** Exercise requirements **
Copy every line of text in the listing below with no changes, and leave the pictures out of your answer.

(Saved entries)
•••••
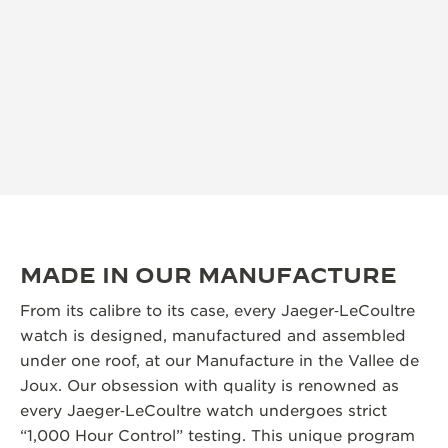
MADE IN OUR MANUFACTURE
From its calibre to its case, every Jaeger‑LeCoultre
watch is designed, manufactured and assembled
under one roof, at our Manufacture in the Vallee de
Joux. Our obsession with quality is renowned as
every Jaeger‑LeCoultre watch undergoes strict
“1,000 Hour Control” testing. This unique program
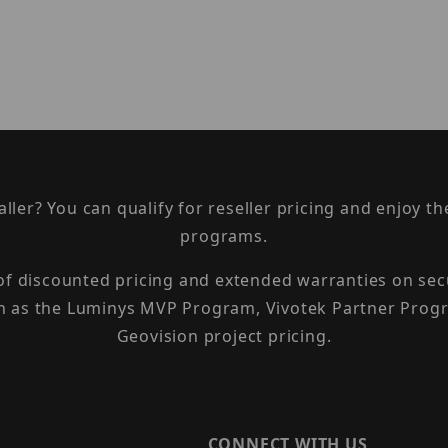
taller? You can qualify for reseller pricing and enjoy 
programs.
 of discounted pricing and extended warranties on sec
h as the Luminys MVP Program, Vivotek Partner Progr
Geovision project pricing.
CONNECT WITH US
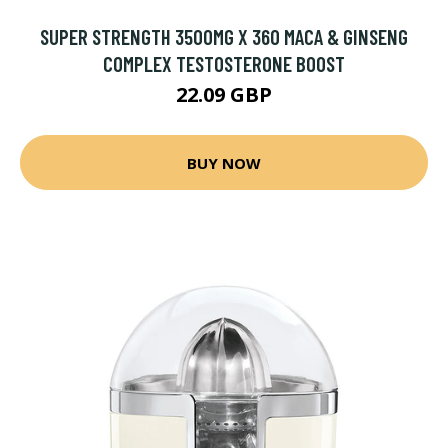
SUPER STRENGTH 3500MG X 360 MACA & GINSENG
COMPLEX TESTOSTERONE BOOST
22.09 GBP
BUY NOW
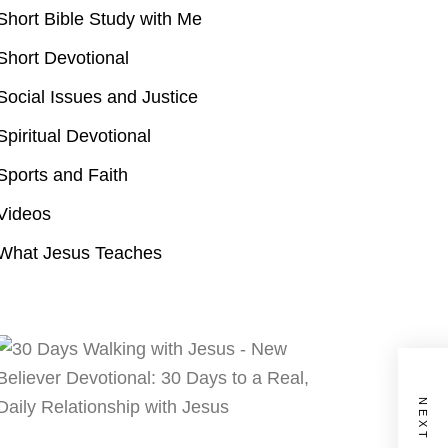
Short Bible Study with Me
Short Devotional
Social Issues and Justice
Spiritual Devotional
Sports and Faith
Videos
What Jesus Teaches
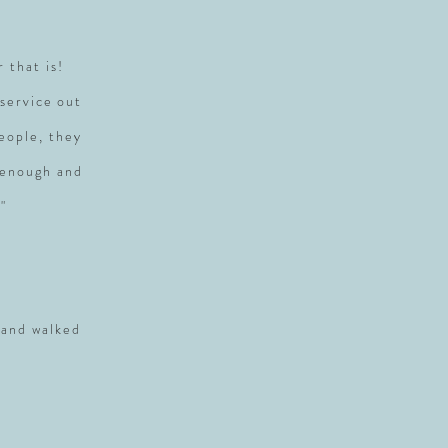
r that is!
service out
people, they
 enough and
"
 and walked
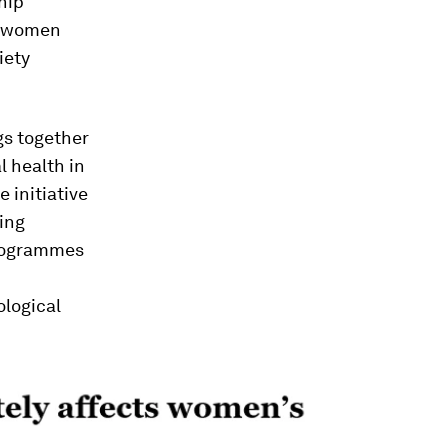
hip
, women
iety
gs together
l health in
 initiative
ing
programmes
ological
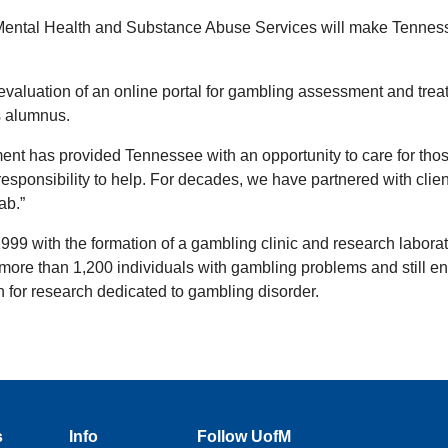
 of Mental Health and Substance Abuse Services will make Tenne
 evaluation of an online portal for gambling assessment and treat
s alumnus.
tment has provided Tennessee with an opportunity to care for tho
sponsibility to help. For decades, we have partnered with clien
ab.”
999 with the formation of a gambling clinic and research labor
ore than 1,200 individuals with gambling problems and still enro
ion for research dedicated to gambling disorder.
s
Info
Follow UofM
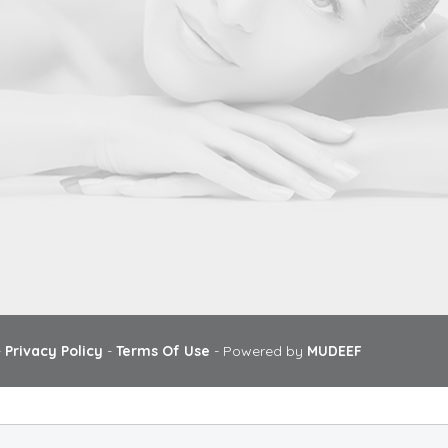
-
Privacy Policy
-
Terms Of Use
- Powered by
MUDEEF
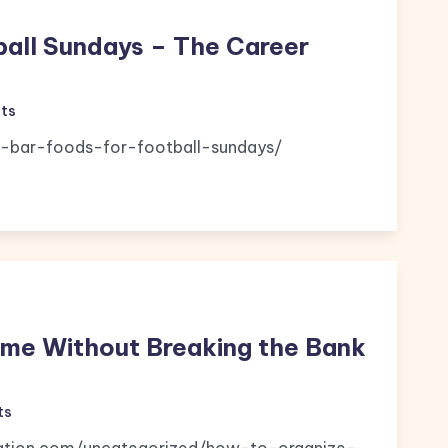
ball Sundays – The Career
ts
-bar-foods-for-football-sundays/
ome Without Breaking the Bank
ts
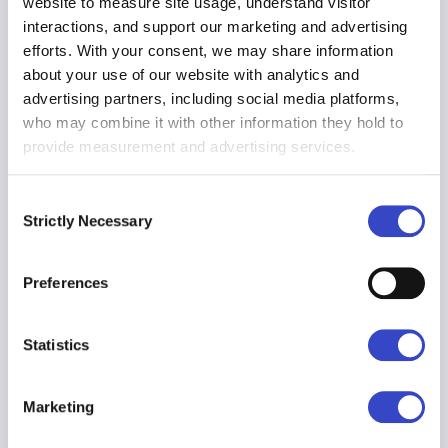
HR Benefits
website to measure site usage, understand visitor
Employee data you need, at your fingertips.
interactions, and support our marketing and advertising
Communicate policies and programs to the
efforts. With your consent, we may share information
right people while protecting their privacy
about your use of our website with analytics and
with best-in-class data availability and
advertising partners, including social media platforms,
visibility.
who may combine it with other information they hold to
provide measurement and advertising services.
Consent
Employee Retention
Strictly Necessary
Selection
Engaged employees are more productive
employees. Track engagement over time
and use predictive analytics to determine
Preferences
who may be at risk of leaving up to 90 days
in advance.
Statistics
Marketing
Productivity
When your staff has the information they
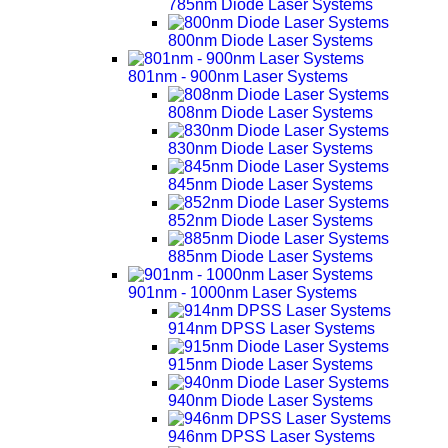
785nm Diode Laser Systems
800nm Diode Laser Systems
801nm - 900nm Laser Systems
808nm Diode Laser Systems
830nm Diode Laser Systems
845nm Diode Laser Systems
852nm Diode Laser Systems
885nm Diode Laser Systems
901nm - 1000nm Laser Systems
914nm DPSS Laser Systems
915nm Diode Laser Systems
940nm Diode Laser Systems
946nm DPSS Laser Systems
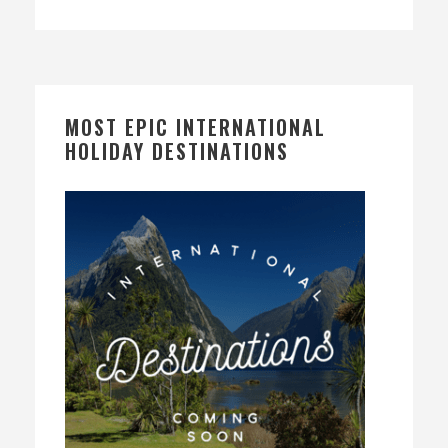
MOST EPIC INTERNATIONAL
HOLIDAY DESTINATIONS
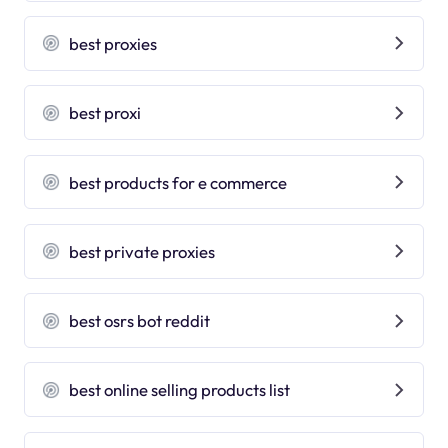
best proxies
best proxi
best products for e commerce
best private proxies
best osrs bot reddit
best online selling products list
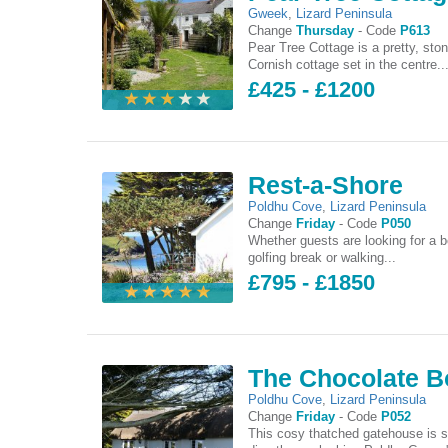
Gweek
,
Lizard Peninsula
Change
Thursday
-
Code
P613
Pear Tree Cottage is a pretty, ston
Cornish cottage set in the centre..
£425 - £1200
Rest-a-Shore
Poldhu Cove
,
Lizard Peninsula
Change
Friday
-
Code
P050
Whether guests are looking for a b
golfing break or walking...
£795 - £1850
The Chocolate B
Poldhu Cove
,
Lizard Peninsula
Change
Friday
-
Code
P052
This cosy thatched gatehouse is s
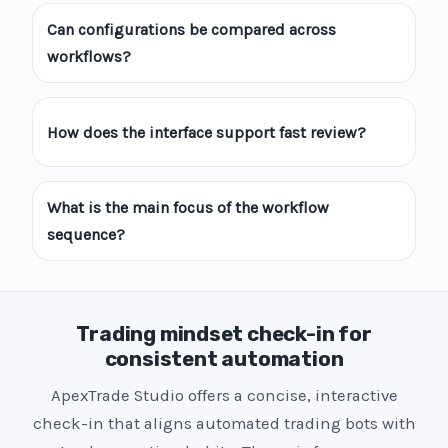
Can configurations be compared across
workflows?
How does the interface support fast review?
What is the main focus of the workflow
sequence?
Trading mindset check-in for
consistent automation
ApexTrade Studio offers a concise, interactive
check-in that aligns automated trading bots with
•••••
** Response **
MADE IN OUR MANUFACTURE
From its calibre to its case, every Jaeger‑LeCoultre
watch is designed, manufactured and assembled
under one roof, at our Manufacture in the Vallee de
Joux. Our obsession with quality is renowned as
every Jaeger‑LeCoultre watch undergoes strict
“1,000 Hour Control” testing. This unique program
taller? You can qualify for reseller pricing and enjoy 
programs.
 of discounted pricing and extended warranties on sec
h as the Luminys MVP Program, Vivotek Partner Progr
Geovision project pricing.
CONNECT WITH US
SUPER STRENGTH 3500MG X 360 MACA & GINSENG
COMPLEX TESTOSTERONE BOOST
22.09 GBP
BUY NOW
Short Bible Study with Me
Short Devotional
Social Issues and Justice
Spiritual Devotional
Sports and Faith
Videos
What Jesus Teaches
r that is!
service out
people, they
 enough and
"
 and walked
hip
, women
iety
gs together
l health in
 initiative
ing
programmes
ological
 of Mental Health and Substance Abuse Services will make Tenne
 evaluation of an online portal for gambling assessment and treat
s alumnus.
tment has provided Tennessee with an opportunity to care for tho
sponsibility to help. For decades, we have partnered with clien
ab.”
999 with the formation of a gambling clinic and research labor
ore than 1,200 individuals with gambling problems and still enro
ion for research dedicated to gambling disorder.
s
Info
Follow UofM
-
Privacy Policy
-
Terms Of Use
- Powered by
MUDEEF
ball Sundays – The Career
ts
-bar-foods-for-football-sundays/
ome Without Breaking the Bank
ts
HR Benefits
website to measure site usage, understand visitor
Employee data you need, at your fingertips.
interactions, and support our marketing and advertising
Communicate policies and programs to the
efforts. With your consent, we may share information
right people while protecting their privacy
about your use of our website with analytics and
with best-in-class data availability and
advertising partners, including social media platforms,
visibility.
who may combine it with other information they hold to
provide measurement and advertising services.
Consent
Employee Retention
Strictly Necessary
Selection
Engaged employees are more productive
employees. Track engagement over time
and use predictive analytics to determine
Preferences
who may be at risk of leaving up to 90 days
in advance.
Statistics
Marketing
Productivity
When your staff has the information they
785nm Diode Laser Systems
800nm Diode Laser Systems
801nm - 900nm Laser Systems
808nm Diode Laser Systems
830nm Diode Laser Systems
845nm Diode Laser Systems
852nm Diode Laser Systems
885nm Diode Laser Systems
901nm - 1000nm Laser Systems
914nm DPSS Laser Systems
915nm Diode Laser Systems
940nm Diode Laser Systems
946nm DPSS Laser Systems
MOST EPIC INTERNATIONAL
HOLIDAY DESTINATIONS
best proxies
best proxi
best products for e commerce
best private proxies
best osrs bot reddit
best online selling products list
Gweek
,
Lizard Peninsula
Change
Thursday
-
Code
P613
Pear Tree Cottage is a pretty, ston
Cornish cottage set in the centre..
£425 - £1200
Rest-a-Shore
Poldhu Cove
,
Lizard Peninsula
Change
Friday
-
Code
P050
Whether guests are looking for a b
golfing break or walking...
£795 - £1850
The Chocolate B
Poldhu Cove
,
Lizard Peninsula
Change
Friday
-
Code
P052
This cosy thatched gatehouse is s
Can configurations be compared across
workflows?
How does the interface support fast review?
What is the main focus of the workflow
sequence?
Trading mindset check-in for
consistent automation
ApexTrade Studio offers a concise, interactive
check-in that aligns automated trading bots with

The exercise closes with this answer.